» **TEXT SEGMENT**:
Before everyone got knee deep into the HPC extravaganza that is SC, I wanted to provide a little perspective. That is, the show isn't about the largest system(s) in the world, it's about being the most productive - solving problems, making discoveries, generating understanding.

Anyone care to guess how my "HPC" systems there in the world? I can promise you that it's at least a couple of order magnitudes more than Top500. There are, arguably, ten of thousands HPC systems out there. They are running applications, solving problems, allowing people to make new discoveries, creating new understanding, and above all, making people more productive by being another tool in their arsenal. The fastest systems that are in the rarified air of the top of the Top500 are allowing people to tackles problems that never could have been tackled before. But these systems are used by only a relative handful of people, perhaps in the low hundreds. What they are doing is terribly important but there are tens of thousands more people who are running HPC applications as we speak.

So is SC09 about the rarified high-end or about everyone else? The answer is fairly obvious - it's about both. However, many people forget that the vast majority of HPC is not in the rarified levels of Jaguar at ORNL or similar systems, it's in the small to medium systems that many companies use, many universities, and individual researchers. We need the high-end systems to blaze the trails for larger systems for everyone, to understand how to build and maintain applications that scale to amazing levels, and to demonstrate to everyone what can be accomplished (sort of an HPC "moon shot"). But at the same time, everyone else can't afford systems that take up thousands of square feet and cost upward of $1M per year in electricity. I think that we as an industry lose sight of that.

Back to the Future - Again?


If you follow the Top500 you will also see that clusters dominate the list. The majority of systems on the Top500 list are clusters. To understand why, let's look back a little.

Prior to clusters the dominate HPC system was a proprietary large system built by a few vendors. The systems were costly so they became centralized resources for everyone to share. But the number of people using HPC grew very quickly as did their needs. At the same time, the system performance was not growing at the same rate. The result was that the amount of HPC time that each person received was actually shrinking.

The system vendors were creating some wonderful hardware leading the way in new computational techniques (e.g. vector processing). But every time they came out with a new technology, users had to port and tune their applications for the new hardware. This took time, effort, and $$ to accomplish. So to take advantage of new hardware to achieve better performance you had to invest.

» **DATASET ENTRIES**:
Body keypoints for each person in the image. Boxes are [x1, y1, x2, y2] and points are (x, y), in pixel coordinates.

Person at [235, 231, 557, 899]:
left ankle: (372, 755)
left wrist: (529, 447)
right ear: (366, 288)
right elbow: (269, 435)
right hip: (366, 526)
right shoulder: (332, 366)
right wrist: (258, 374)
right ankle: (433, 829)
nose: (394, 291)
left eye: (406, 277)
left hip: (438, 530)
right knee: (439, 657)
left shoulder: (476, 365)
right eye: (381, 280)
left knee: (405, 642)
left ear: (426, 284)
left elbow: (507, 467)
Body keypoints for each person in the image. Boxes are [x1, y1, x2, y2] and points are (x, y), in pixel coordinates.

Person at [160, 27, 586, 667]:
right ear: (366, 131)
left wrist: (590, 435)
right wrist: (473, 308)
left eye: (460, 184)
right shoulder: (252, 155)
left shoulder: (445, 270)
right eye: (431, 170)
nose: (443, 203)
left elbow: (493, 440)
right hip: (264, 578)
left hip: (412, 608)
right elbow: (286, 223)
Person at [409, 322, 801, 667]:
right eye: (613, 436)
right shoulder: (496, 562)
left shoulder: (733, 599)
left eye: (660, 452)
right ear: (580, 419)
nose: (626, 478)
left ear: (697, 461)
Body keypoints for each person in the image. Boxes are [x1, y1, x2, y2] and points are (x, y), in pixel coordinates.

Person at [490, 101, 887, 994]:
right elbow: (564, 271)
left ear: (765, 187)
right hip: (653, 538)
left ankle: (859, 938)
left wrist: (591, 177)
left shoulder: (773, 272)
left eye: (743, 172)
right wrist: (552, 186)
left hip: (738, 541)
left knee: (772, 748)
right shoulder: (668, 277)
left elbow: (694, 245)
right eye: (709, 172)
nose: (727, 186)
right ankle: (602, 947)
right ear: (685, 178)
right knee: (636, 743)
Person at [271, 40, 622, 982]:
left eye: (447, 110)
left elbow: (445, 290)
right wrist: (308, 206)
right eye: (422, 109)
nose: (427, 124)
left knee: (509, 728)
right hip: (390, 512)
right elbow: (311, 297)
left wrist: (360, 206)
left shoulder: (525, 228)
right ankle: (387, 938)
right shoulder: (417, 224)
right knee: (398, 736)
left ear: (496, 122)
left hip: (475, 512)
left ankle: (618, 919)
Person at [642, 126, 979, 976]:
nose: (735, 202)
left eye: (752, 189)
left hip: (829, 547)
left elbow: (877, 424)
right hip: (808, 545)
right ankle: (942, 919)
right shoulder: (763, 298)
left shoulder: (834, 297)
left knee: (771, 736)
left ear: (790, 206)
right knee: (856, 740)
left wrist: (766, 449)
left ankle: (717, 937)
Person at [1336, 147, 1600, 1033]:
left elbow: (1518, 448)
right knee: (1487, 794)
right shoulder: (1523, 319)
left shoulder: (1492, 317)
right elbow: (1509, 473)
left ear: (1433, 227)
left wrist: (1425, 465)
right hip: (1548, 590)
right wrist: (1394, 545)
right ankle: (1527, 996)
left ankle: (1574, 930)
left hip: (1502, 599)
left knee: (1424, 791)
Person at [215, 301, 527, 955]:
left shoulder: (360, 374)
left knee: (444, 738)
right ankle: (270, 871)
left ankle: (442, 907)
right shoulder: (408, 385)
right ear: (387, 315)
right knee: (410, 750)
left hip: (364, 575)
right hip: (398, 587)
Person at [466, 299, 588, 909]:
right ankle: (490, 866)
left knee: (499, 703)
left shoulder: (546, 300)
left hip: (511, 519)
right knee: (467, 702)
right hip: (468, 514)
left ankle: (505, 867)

---

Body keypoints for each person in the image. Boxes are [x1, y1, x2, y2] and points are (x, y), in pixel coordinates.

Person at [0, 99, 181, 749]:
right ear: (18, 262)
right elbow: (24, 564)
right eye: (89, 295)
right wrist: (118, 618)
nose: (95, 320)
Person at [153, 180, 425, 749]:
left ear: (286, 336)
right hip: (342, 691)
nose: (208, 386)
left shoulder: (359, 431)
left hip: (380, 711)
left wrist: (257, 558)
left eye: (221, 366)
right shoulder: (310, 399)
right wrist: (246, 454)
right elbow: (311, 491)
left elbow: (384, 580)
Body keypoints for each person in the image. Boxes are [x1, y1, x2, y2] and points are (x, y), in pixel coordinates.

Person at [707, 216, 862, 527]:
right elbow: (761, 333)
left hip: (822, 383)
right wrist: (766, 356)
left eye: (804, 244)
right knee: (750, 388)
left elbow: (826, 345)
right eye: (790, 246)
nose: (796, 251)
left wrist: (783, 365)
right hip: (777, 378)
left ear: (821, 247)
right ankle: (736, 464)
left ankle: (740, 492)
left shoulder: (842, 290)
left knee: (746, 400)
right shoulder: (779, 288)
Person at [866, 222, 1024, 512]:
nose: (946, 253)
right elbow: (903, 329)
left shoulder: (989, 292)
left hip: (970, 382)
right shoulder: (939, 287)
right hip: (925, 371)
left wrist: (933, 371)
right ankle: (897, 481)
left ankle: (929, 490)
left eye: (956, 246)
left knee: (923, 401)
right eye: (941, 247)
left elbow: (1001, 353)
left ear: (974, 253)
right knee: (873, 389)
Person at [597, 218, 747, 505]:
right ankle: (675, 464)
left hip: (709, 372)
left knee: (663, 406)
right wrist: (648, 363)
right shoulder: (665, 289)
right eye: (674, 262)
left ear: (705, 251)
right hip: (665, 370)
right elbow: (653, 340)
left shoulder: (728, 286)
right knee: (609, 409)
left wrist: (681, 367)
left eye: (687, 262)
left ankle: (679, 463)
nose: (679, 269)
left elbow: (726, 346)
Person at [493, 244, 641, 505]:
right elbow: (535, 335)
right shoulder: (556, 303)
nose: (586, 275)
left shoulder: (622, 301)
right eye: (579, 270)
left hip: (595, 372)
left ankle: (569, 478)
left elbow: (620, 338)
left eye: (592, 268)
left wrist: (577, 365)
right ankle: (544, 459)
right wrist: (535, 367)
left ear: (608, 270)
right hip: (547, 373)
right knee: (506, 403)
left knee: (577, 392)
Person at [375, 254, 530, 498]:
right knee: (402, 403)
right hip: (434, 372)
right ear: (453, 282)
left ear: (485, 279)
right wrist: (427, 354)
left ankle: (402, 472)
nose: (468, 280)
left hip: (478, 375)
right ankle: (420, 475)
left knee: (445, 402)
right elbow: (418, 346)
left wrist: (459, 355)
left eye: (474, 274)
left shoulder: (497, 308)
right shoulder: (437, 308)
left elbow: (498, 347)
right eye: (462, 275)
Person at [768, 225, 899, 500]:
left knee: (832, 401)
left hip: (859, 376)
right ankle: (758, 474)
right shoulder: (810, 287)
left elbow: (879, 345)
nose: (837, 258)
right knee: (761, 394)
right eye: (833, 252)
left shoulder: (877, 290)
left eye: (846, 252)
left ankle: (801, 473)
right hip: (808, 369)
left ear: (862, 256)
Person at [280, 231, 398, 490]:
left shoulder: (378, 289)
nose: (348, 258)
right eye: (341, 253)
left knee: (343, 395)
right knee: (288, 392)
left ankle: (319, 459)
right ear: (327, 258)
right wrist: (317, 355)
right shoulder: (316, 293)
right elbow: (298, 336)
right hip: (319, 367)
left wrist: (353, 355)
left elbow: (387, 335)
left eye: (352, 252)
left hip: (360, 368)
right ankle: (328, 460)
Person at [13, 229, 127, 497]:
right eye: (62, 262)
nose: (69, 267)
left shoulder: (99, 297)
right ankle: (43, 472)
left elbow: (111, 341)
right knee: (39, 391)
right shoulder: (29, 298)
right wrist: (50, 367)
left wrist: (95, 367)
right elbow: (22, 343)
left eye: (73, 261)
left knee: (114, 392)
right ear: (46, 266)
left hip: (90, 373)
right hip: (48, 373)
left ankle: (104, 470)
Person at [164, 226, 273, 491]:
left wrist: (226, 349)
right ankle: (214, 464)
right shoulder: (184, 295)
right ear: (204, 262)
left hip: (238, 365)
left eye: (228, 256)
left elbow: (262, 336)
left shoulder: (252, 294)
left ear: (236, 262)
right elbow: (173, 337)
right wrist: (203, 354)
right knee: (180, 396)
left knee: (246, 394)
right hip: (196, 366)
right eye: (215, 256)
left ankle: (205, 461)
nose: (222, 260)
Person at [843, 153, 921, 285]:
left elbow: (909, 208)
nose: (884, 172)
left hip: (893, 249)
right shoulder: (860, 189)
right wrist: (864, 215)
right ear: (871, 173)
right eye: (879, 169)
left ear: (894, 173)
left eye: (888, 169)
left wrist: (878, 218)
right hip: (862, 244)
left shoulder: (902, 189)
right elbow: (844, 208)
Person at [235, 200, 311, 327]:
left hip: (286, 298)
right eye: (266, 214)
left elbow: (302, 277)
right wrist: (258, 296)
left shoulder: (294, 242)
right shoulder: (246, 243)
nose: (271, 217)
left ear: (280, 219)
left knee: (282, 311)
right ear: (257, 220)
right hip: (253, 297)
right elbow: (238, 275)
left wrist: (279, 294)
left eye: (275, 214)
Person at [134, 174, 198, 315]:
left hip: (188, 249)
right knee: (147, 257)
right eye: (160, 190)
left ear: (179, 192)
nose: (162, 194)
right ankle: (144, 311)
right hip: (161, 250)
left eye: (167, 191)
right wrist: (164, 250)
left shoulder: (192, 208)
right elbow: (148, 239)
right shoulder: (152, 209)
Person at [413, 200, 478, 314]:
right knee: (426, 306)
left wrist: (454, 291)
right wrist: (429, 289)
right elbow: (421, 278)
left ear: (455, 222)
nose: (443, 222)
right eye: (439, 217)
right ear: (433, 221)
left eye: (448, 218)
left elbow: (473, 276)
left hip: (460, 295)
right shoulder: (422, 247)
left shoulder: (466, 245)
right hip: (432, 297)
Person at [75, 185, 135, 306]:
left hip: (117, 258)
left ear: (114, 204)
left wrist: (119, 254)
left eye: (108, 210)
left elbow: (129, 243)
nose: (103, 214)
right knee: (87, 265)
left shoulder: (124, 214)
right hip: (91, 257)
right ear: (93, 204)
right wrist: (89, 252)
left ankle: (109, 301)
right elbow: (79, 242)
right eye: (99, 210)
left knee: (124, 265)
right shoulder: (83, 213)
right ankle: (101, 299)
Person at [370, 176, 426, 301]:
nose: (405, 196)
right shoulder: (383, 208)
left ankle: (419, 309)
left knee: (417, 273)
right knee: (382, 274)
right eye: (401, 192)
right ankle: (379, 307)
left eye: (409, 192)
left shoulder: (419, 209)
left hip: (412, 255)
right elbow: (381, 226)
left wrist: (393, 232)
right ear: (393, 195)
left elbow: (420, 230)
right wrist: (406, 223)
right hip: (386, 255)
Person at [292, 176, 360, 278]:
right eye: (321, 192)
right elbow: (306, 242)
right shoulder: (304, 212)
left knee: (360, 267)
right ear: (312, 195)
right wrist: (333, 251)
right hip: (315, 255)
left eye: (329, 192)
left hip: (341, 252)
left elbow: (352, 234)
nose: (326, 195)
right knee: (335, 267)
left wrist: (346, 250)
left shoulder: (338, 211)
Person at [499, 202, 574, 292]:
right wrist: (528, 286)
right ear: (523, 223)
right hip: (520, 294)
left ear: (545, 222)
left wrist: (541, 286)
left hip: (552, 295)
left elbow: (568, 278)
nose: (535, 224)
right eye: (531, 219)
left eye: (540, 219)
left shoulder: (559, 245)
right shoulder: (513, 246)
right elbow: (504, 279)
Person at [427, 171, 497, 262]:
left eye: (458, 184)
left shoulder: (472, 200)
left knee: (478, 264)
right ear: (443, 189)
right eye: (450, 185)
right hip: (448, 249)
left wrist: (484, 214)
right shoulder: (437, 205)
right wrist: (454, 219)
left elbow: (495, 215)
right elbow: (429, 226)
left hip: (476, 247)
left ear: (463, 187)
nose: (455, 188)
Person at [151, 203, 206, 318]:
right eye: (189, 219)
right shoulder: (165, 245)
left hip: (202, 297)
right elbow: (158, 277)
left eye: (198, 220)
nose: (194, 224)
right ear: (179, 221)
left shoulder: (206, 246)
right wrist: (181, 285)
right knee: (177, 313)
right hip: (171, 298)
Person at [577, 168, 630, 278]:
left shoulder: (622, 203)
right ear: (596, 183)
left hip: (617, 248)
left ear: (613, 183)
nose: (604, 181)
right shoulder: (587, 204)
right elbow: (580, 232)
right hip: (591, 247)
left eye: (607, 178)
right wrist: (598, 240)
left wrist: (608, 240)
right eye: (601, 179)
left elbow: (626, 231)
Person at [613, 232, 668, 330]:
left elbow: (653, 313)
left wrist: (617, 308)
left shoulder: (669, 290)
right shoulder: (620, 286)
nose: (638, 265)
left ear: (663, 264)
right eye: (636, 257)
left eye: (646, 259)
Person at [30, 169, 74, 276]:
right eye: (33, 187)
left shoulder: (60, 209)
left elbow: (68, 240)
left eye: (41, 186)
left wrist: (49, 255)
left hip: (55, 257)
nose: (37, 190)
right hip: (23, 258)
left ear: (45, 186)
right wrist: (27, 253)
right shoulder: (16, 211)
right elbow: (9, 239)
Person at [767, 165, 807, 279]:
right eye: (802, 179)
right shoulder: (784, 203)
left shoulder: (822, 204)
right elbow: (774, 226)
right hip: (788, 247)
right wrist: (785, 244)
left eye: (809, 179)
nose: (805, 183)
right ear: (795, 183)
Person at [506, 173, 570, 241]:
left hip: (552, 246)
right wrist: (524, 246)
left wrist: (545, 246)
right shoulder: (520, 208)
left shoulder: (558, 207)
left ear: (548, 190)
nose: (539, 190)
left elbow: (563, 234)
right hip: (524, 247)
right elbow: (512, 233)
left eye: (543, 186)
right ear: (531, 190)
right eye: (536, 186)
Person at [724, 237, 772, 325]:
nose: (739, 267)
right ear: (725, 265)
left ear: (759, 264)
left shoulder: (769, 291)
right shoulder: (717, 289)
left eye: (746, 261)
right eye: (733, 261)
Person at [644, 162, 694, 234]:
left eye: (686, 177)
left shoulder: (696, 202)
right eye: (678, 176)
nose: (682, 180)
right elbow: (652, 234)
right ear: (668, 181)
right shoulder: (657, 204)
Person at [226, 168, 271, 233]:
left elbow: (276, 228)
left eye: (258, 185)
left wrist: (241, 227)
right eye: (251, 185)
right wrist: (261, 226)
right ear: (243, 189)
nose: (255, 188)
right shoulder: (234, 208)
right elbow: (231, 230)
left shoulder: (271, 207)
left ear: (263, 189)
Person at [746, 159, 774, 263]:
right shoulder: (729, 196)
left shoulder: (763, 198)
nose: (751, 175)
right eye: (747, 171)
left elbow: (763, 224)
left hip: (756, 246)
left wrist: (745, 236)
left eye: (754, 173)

» **SET OF TASKS**:
**a.** Quote everything in the HPC post from "So is SC09 about" down to "Future - Again?".
**b.** In the HPC post, what example of a new computational technique led by the system vendors is given?
**c.** Write what comes next in the HPC post, picking up after its final sentence.

» **LIST OF ANSWERS**:
**a.**
So is SC09 about the rarified high-end or about everyone else? The answer is fairly obvious - it's about both. However, many people forget that the vast majority of HPC is not in the rarified levels of Jaguar at ORNL or similar systems, it's in the small to medium systems that many companies use, many universities, and individual researchers. We need the high-end systems to blaze the trails for larger systems for everyone, to understand how to build and maintain applications that scale to amazing levels, and to demonstrate to everyone what can be accomplished (sort of an HPC "moon shot"). But at the same time, everyone else can't afford systems that take up thousands of square feet and cost upward of $1M per year in electricity. I think that we as an industry lose sight of that.

Back to the Future - Again?

**b.** Vector processing.

**c.**
While all of this was happening the lowly x86 processor was getting faster and faster. In addition, more and more people were buying PC's and game consoles, etc., driving down the cost of x86 processors. Consequently the price/performance of PC class processors was becoming very attractive.

These two trends: (1) people getting less time on HPC systems, (2) x86 processor getting much faster and much cheaper; collided and out popped the cluster. Tom Sterling and Don Becker popularized the concept of a cluster because they needed to get more HPC time but didn't want to break the bank. So they created the commodity cluster (beowulf) using off the shelf hardware coupled with Linux and other open-source tools, to put HPC power back into the hands of the researchers that needed and wanted it. If you look back at the history of beowulf you will see that some early systems were really HPC workstations than large centralized systems. Remember that the desire was to get more HPC power into the hands of the individual. What better way to do that than to give them a very good price/performance HPC system that they controlled?

However, lately there has been the trend of taking multiple smaller clusters and combine them into a single larger centralied cluster. The concept relies on the argument that by doing this, money will be saved (centralizing aspects of the cluster), and when the system isn't fully utilized the individuals will have the opportunity to run on more processors than they would otherwise, tackling larger problems than they could before. The theory is great but how does it work in reality? Are we repeating the same problem with the previous generation of HPC systems?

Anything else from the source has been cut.